The steroid was injected under low pressure with a 25-gauge needle retrogradely. 6 weeks later, patient returned to the clinic and noted that the flap firmness had resolved with the intralesional injection. However, she complained of a new onset of a divot that measured approximately 1 cm and was several centimeters inferior to the injection site, with fat atrophy, skin thinning, and telangiectasias consistent with steroid induced cutaneous atrophy.

Clinical observation was recommended, but at her 6-month postoperative visit, the atrophic area was unchanged and troubling to the patient. Treatment options discussed included laser therapy, excision, and hyaluronic acid filler injection. She found the contour change most noticeable, so she opted for hyaluronic acid filler injection to restore normal convexity to the cheek. A total of 0.3 mL of Restylane Silk was placed intradermally and at the dermal-subcutaneous junction within the area of atrophy. Immediate improvement was noted in the appearance and contour of the atrophic area. At follow-up 2 months later, the patient noted stable improvement in the appearance of the atrophic area, with some persistent skin telangiectasias but return of normal contour. Steroid atrophy will often resolve with time, but patients may be understandably reluctant to wait for spontaneous resolution.

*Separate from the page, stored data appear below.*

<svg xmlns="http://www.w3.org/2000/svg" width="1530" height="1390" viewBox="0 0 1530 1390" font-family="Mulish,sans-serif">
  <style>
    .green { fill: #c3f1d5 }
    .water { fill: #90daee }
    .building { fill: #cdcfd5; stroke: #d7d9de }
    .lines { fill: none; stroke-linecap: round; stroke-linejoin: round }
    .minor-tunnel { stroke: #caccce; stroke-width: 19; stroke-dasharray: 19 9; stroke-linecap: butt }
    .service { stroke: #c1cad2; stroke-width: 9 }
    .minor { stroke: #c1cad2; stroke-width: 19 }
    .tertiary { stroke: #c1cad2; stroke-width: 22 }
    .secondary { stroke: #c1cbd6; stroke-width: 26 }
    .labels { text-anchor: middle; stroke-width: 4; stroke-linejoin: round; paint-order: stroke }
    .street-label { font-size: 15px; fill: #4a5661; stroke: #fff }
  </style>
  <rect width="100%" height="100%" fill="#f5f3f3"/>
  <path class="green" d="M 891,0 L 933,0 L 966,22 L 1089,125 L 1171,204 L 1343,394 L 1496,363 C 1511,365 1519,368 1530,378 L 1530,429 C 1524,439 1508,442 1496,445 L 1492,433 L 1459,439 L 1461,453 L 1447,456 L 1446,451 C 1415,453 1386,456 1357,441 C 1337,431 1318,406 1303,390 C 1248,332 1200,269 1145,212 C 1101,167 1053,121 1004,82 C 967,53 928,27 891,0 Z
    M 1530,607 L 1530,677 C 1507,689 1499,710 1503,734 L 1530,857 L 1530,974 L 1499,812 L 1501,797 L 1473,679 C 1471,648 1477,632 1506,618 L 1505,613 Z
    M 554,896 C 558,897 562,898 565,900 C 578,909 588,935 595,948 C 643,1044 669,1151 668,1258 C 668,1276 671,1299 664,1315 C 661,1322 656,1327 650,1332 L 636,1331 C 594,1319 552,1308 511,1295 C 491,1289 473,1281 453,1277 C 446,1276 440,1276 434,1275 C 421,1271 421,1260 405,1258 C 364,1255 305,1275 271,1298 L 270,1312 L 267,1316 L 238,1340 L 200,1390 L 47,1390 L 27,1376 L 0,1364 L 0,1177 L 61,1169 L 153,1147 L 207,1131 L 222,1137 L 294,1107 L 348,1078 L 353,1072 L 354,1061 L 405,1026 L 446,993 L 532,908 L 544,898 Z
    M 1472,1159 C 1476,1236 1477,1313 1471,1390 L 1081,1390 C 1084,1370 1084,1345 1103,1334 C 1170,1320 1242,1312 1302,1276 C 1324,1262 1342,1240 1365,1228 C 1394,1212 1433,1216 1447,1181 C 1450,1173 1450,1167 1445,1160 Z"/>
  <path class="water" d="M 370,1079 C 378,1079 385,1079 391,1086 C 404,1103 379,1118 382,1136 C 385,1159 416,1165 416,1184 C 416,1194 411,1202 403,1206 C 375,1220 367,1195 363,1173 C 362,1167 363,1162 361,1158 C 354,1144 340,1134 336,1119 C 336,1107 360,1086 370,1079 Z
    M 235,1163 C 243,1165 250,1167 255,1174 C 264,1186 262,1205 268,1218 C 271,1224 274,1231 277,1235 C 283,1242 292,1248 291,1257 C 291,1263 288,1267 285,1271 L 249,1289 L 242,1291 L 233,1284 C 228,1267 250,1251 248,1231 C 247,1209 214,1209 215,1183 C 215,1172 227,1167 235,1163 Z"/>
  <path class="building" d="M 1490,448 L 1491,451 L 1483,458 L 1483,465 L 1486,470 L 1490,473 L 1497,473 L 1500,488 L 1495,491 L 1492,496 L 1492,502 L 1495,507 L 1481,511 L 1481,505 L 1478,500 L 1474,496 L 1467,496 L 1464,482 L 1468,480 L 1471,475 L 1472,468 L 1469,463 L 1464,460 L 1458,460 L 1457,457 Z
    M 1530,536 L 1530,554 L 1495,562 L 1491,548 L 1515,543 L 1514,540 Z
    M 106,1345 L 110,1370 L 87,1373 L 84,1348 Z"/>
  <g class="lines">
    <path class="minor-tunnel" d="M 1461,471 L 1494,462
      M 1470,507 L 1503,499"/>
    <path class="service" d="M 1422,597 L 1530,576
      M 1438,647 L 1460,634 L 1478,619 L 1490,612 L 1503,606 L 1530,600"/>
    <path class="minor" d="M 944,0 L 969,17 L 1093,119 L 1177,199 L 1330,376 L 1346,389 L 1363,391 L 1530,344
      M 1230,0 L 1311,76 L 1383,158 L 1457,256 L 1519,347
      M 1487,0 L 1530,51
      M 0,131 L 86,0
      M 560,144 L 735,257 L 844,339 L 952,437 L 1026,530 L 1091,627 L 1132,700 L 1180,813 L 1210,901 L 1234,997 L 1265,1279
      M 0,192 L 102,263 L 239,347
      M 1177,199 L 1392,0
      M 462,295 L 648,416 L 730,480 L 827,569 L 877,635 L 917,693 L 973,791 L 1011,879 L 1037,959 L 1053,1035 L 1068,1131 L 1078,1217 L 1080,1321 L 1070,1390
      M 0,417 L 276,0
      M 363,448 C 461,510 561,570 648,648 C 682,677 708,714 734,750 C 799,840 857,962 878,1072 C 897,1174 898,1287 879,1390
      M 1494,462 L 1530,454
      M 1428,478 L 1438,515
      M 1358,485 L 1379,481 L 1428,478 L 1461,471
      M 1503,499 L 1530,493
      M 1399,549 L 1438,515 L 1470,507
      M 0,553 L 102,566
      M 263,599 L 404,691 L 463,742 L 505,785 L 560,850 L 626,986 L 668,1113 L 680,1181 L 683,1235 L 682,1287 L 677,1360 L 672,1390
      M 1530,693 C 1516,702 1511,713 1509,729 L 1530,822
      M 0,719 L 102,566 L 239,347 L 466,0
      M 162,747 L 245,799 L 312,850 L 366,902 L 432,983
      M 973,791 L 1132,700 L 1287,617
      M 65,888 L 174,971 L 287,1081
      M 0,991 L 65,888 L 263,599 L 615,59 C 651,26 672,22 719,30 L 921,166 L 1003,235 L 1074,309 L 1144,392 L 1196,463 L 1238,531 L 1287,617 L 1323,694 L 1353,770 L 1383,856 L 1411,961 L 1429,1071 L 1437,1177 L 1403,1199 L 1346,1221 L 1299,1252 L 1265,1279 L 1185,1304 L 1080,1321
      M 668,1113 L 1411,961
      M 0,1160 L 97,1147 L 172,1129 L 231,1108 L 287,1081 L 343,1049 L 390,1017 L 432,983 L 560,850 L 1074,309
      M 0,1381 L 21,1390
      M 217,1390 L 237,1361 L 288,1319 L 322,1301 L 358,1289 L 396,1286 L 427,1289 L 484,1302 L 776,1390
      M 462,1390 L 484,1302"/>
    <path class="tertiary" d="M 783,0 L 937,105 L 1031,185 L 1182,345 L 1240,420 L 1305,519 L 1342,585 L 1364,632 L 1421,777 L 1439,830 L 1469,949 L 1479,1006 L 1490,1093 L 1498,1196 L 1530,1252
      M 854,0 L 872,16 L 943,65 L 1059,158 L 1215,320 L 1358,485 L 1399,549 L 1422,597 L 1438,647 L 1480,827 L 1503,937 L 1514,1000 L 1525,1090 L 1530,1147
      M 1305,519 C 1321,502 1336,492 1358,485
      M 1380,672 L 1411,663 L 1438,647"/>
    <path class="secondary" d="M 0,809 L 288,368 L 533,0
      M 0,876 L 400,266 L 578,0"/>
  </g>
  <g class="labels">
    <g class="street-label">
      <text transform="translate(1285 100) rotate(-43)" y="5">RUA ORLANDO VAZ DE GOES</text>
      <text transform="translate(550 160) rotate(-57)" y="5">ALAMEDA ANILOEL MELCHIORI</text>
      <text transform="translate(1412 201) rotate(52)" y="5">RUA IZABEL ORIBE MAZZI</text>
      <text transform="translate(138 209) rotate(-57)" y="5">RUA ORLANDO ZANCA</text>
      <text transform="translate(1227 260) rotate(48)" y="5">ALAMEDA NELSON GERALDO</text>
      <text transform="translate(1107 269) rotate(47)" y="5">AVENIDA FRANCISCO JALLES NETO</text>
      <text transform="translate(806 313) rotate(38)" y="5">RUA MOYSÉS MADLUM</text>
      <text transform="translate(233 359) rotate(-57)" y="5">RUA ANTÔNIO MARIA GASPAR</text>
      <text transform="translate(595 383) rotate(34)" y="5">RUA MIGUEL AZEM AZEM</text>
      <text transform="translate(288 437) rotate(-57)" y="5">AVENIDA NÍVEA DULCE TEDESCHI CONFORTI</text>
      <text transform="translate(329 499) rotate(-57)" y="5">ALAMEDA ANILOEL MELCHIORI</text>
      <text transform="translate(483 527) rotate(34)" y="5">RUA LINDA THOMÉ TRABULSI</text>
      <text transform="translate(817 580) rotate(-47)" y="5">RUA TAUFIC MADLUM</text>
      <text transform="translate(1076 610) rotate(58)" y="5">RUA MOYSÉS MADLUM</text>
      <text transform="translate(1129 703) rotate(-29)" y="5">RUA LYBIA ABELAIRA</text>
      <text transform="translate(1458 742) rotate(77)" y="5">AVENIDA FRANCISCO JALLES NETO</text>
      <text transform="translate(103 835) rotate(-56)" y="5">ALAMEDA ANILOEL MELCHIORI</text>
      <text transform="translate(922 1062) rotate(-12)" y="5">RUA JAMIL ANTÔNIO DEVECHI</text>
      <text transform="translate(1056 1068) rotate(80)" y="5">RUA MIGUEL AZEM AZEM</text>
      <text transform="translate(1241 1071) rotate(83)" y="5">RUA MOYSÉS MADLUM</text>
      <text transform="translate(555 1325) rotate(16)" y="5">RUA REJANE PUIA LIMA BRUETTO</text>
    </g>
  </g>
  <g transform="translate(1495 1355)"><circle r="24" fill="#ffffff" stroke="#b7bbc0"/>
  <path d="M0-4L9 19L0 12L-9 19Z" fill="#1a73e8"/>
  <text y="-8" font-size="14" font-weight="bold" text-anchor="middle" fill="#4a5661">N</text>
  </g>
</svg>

In summary, steroid atrophy is a common adverse effect of injected corticosteroids. There is the risk of intralesional steroid separating from the surgical scar and entering normal tissue, where steroid effects will be unwanted and significant compared with the response in the area of the scar, as occurred in this case. Ways to minimize steroid migration when injecting scars include injecting small amounts of steroid and injecting retrogradely, deep, and under low pressure.